'My proposal is quite simple; that we look after sick people, and try to make them better,' I began.
'And how much can we charge them?' interrupted a particularly oily dragon; they were all oily, it was just a matter of degree.
'I don't think you quite understand,' I explained, 'we won't be charging them anything; no luxuries, but all healthcare will be free.'
Some peasants came in with coffee and muffins soaked in sweat, grovelling and cringing in the traditional manner.
'So what are your projected profits going to be?' was the next question.
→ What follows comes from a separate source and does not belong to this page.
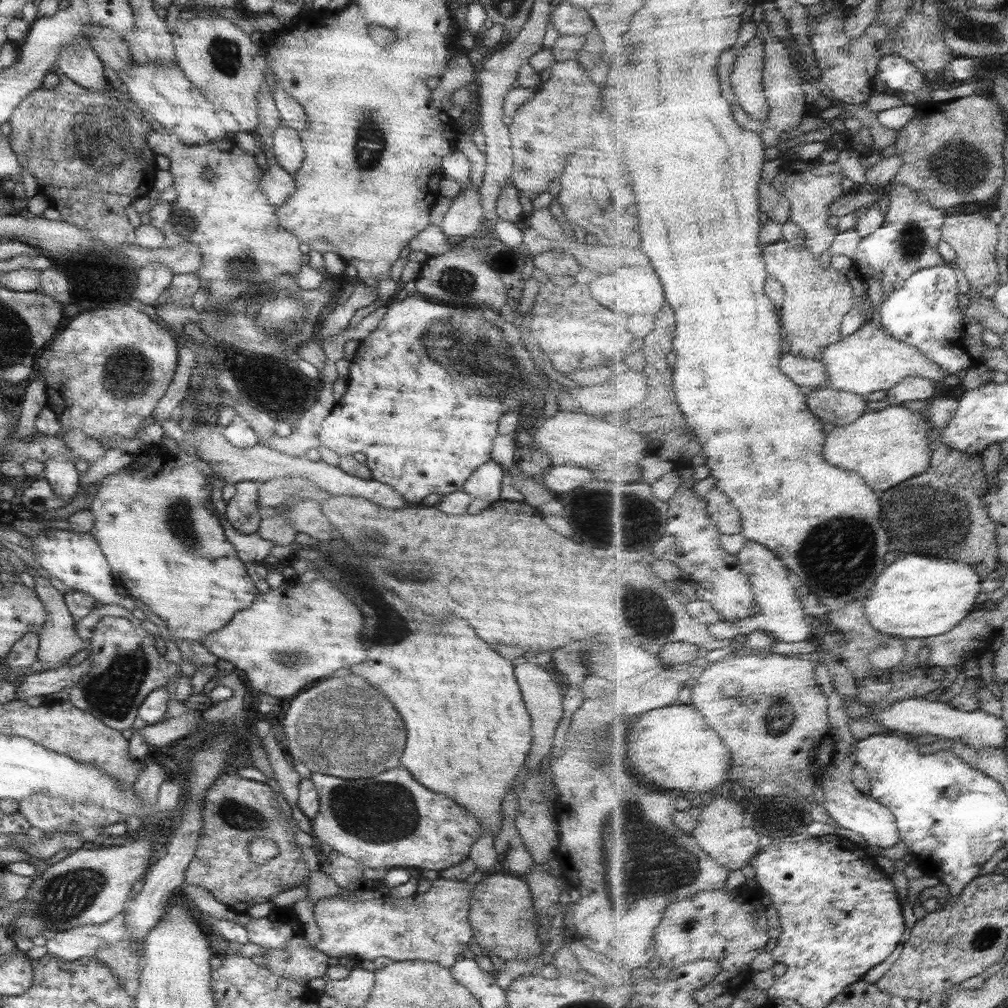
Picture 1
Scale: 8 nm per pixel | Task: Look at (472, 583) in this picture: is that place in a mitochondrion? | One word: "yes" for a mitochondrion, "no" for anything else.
no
'There will be no profits,' I repeated, grovelling and cringing in an attempt to fit in. 'We aren't looking for profits.'
'There must be a catch; you tie them into a deal when they are sick and vulnerable, bamboozle them with jargon, flog them insurance or something, and then put the arm into them later on, is that it?'
'No,' I said, 'we are not trying to swindle them out of their life-savings, this is not the US. We are just trying to make sick people better; it's not complicated.'
'So what's in it for us?'
'How about the satisfaction of doing something good and noble instead of being a greedy capitalist pig?'
'No, really,' said Oily, unimpressed.
'At least they must be pretty grateful for all this free stuff,' greased a fat lady dragon.
'Well, no,' I admitted, 'gratitude is not a plant that thrives in the NHS, unlike complaints.'
'Complaints?' objected a dragon, spitting at a passing toady. 'All this free care and they are allowed to complain?'
'And there are patient satisfaction surveys as well,' I explained, realising that more and more this was not sounding like an attractive business proposal.
'That's poor people for you, wanting something for nothing,' said a dragon with a long flowing perm. 'There's no money in this, let's go back to the US.'
'Or stick with complementary medicine,' said another.